Problem description - List each line below that contains the string "steps", matching case exactly.

Records for the task -
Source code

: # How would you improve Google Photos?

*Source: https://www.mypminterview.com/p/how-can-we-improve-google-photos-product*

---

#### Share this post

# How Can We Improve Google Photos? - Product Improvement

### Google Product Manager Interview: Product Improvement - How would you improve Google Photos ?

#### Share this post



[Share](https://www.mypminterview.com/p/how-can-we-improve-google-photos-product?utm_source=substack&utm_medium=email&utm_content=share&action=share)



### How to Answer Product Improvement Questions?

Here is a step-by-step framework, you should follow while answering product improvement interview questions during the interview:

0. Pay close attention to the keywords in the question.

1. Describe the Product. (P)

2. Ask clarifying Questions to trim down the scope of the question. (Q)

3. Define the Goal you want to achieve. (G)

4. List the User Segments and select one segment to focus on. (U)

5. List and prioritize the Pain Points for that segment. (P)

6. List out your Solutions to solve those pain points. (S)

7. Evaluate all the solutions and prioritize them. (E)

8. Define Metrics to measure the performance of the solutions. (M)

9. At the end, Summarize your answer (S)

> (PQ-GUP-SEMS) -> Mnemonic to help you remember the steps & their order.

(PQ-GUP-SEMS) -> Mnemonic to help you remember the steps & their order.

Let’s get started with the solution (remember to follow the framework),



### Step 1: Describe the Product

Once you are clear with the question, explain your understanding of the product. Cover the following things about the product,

Answer space -
> (PQ-GUP-SEMS) -> Mnemonic to help you remember the steps & their order.
(PQ-GUP-SEMS) -> Mnemonic to help you remember the steps & their order.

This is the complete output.